Use Amazon SageMaker Elastic Inference (EI)
By using Amazon Elastic Inference (EI), you can speed up the throughput and decrease the latency of getting real-time inferences from your deep learning models that are deployed as Amazon SageMaker hosted models, but at a fraction of the cost of using a GPU instance for your endpoint. EI allows you to add inference acceleration to a hosted endpoint for a fraction of the cost of using a full GPU instance. Add an EI accelerator in one of the available sizes to a deployable model in addition to a CPU instance type, and then add that model as a production variant to an endpoint configuration that you use to deploy a hosted endpoint. You can also add an EI accelerator to a SageMaker notebook instance so that you can test and evaluate inference performance when you are building your models.
Elastic Inference is supported in EI-enabled versions of TensorFlow, Apache MXNet, and PyTorch. To use any other deep learning framework, export your model by using ONNX, and then import your model into MXNet. You can then use your model with EI as an MXNet model. For information about importing an ONNX model into MXNet, see Importing an ONNX model into MXNet.
Topics
How EI Works
Amazon Elastic Inference accelerators are network attached devices that work along with SageMaker instances in your endpoint to accelerate your inference calls. Elastic Inference accelerates inference by allowing you to attach fractional GPUs to any SageMaker instance. You can select the client instance to run your application and attach an Elastic Inference accelerator to use the right amount of GPU acceleration for your inference needs. Elastic Inference helps you lower your cost when not fully utilizing your GPU instance for inference. We recommend trying Elastic Inference with your model using different CPU instances and accelerator sizes.
The following EI accelerator types are available. You can configure your endpoints or notebook instances with any EI accelerator type.
In the table, the throughput in teraflops (TFLOPS) is listed for both single-precision floating-point (F32) and half-precision floating-point (F16) operations. The memory in GB is also listed.
Accelerator Type | F32 Throughput in TFLOPS | F16 Throughput in TFLOPS | Memory in GB |
---|---|---|---|
ml.eia2.medium | 1 | 8 | 2 |
ml.eia2.large | 2 | 16 | 4 |
ml.eia2.xlarge | 4 | 32 | 8 |
ml.eia1.medium | 1 | 8 | 1 |
ml.eia1.large | 2 | 16 | 2 |
ml.eia1.xlarge | 4 | 32 | 4 |
Choose an EI Accelerator Type
Consider the following factors when choosing an accelerator type for a hosted model:
-
Models, input tensors and batch sizes influence the amount of accelerator memory you need. Start with an accelerator type that provides at least as much memory as the file size of your trained model. Factor in that a model might use significantly more memory than the file size at runtime.
-
Demands on CPU compute resources, main system memory, and GPU-based acceleration and accelerator memory vary significantly between different kinds of deep learning models. The latency and throughput requirements of the application also determine the amount of compute and acceleration you need. Thoroughly test different configurations of instance types and EI accelerator sizes to make sure you choose the configuration that best fits the performance needs of your application.

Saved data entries
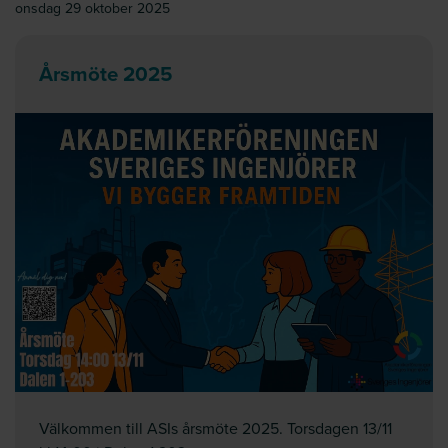
onsdag 29 oktober 2025
Årsmöte 2025
Välkommen till ASIs årsmöte 2025. Torsdagen 13/11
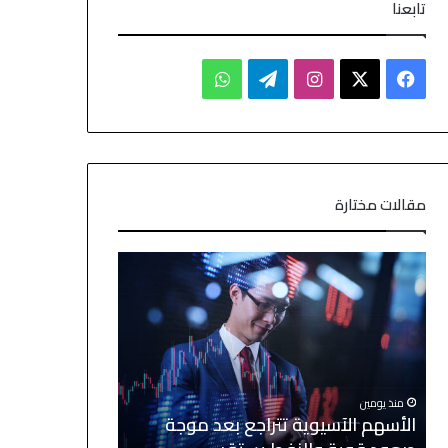
تابعنا
مقالات مختارة
منذ يومين
منذ يومين
الأسهم الآسيوية تتراجع بعد موجة
الين والدولار 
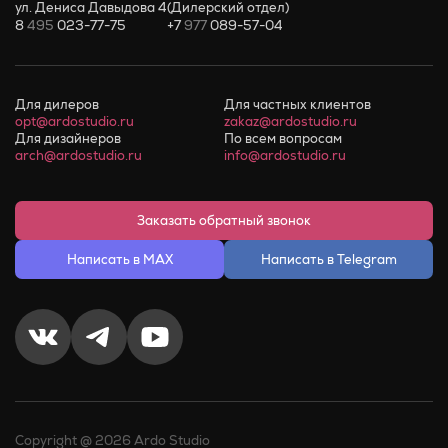
ул. Дениса Давыдова 4
(Дилерский отдел)
8
495
023-77-75
+7
977
089-57-04
Для дилеров
Для частных клиентов
opt@ardostudio.ru
zakaz@ardostudio.ru
Для дизайнеров
По всем вопросам
arch@ardostudio.ru
info@ardostudio.ru
Заказать обратный звонок
Написать в MAX
Написать в Telegram
Copyright @ 2026 Ardo Studio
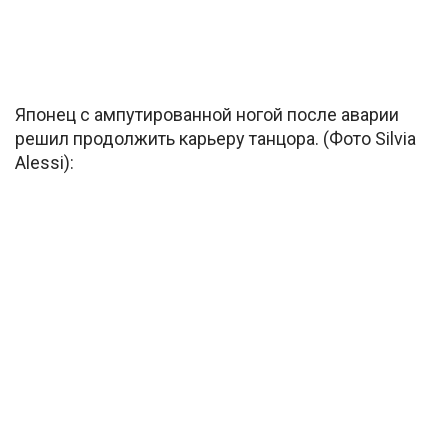
Японец с ампутированной ногой после аварии
решил продолжить карьеру танцора. (Фото Silvia
Alessi):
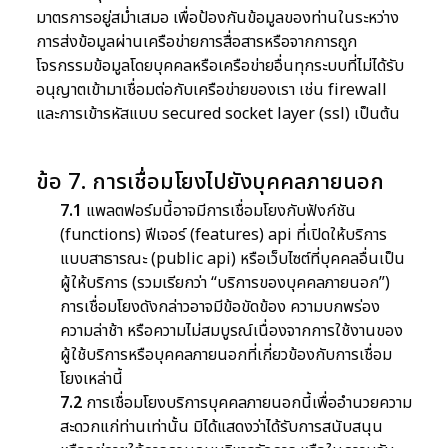
มาตรการอยู่สม่ำเสมอ เพื่อป้องกันข้อมูลของท่านในระหว่าง
การส่งข้อมูลผ่านเครือข่ายการสื่อสารหรือจากการถูก
โจรกรรมข้อมูลโดยบุคคลหรือเครือข่ายอื่นทุกระบบที่ไม่ได้รับ
อนุญาตเข้ามาเชื่อมต่อกับเครือข่ายของเรา เช่น firewall
และการเข้ารหัสแบบ secured socket layer (ssl) เป็นต้น
ข้อ 7. การเชื่อมโยงไปยังบุคคลภายนอก
7.1
แพลตฟอร์มนี้อาจมีการเชื่อมโยงกับฟังก์ชัน
(functions) ฟีเจอร์ (features) api ที่เปิดให้บริการ
แบบสาธารณะ (public api) หรือเว็บไซต์ที่บุคคลอื่นเป็น
ผู้ให้บริการ (รวมเรียกว่า “บริการของบุคคลภายนอก”)
การเชื่อมโยงดังกล่าวอาจมีข้อขัดข้อง ความบกพร่อง
ความล่าช้า หรือความไม่สมบูรณ์เนื่องจากการใช้งานของ
ผู้ใช้บริการหรือบุคคลภายนอกที่เกี่ยวข้องกับการเชื่อม
โยงเหล่านี้
7.2
การเชื่อมโยงบริการบุคคลภายนอกนี้เพื่ออำนวยความ
สะดวกแก่ท่านเท่านั้น มิได้แสดงว่าได้รับการสนับสนุน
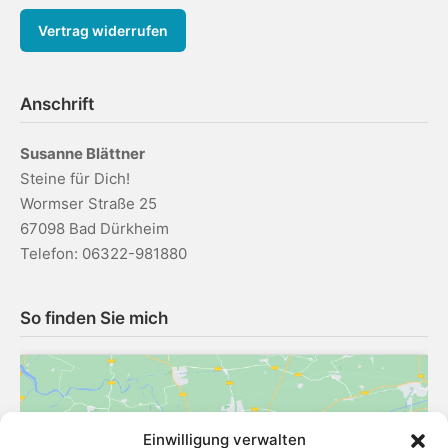
Vertrag widerrufen
Anschrift
Susanne Blättner
Steine für Dich!
Wormser Straße 25
67098 Bad Dürkheim
Telefon: 06322-981880
So finden Sie mich
Einwilligung verwalten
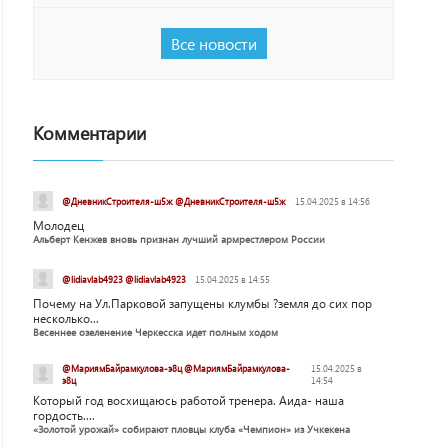
Все новости
Комментарии
@ДневникСтроителя-ш5ж @ДневникСтроителя-ш5ж
15.04.2025 в 14:56
Молодец
Альберт Кенжев вновь признан лучший армрестлером России
@lidiavlab4923 @lidiavlab4923
15.04.2025 в 14:55
Почему на Ул.Парковой запущены клумбы ?земля до сих пор
несколько...
Весеннее озеленение Черкесска идет полным ходом
@МариямБайрамкулова-э8ц @МариямБайрамкулова-
15.04.2025 в
э8ц
14:54
Который год восхищаюсь работой тренера. Аида- наша
гордость....
«Золотой урожай» собирают пловцы клуба «Чемпион» из Учкекена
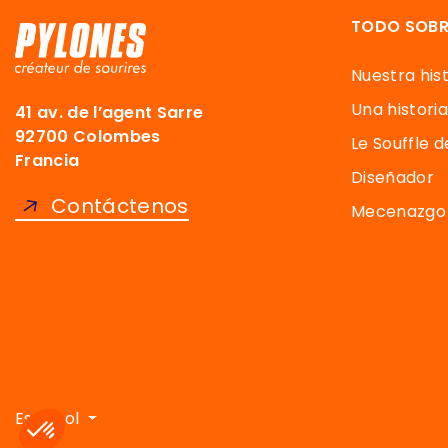
TODO SOBR
Nuestra hist
Una historia
41 av. de l’agent Sarre
92700 Colombes
Le Souffle 
Francia
Diseñador
Contáctenos
Mecenazgo 
Axeptio consent
Plataforma de Gestión de Consentimiento: Personaliza t
Español
Nuestra plataforma te permite personalizar y gestionar tu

**Required actions:**
1/ From the Elastic Inference page, quote the passage between "In the table, the" and "is also listed.", inclusive.
2/ According to the Elastic Inference page, which deep learning frameworks have EI-enabled versions that support Elastic Inference?

**Answer set:**
1/
In the table, the throughput in teraflops (TFLOPS) is listed for both single-precision floating-point (F32) and half-precision floating-point (F16) operations. The memory in GB is also listed.

2/ TensorFlow, Apache MXNet, and PyTorch.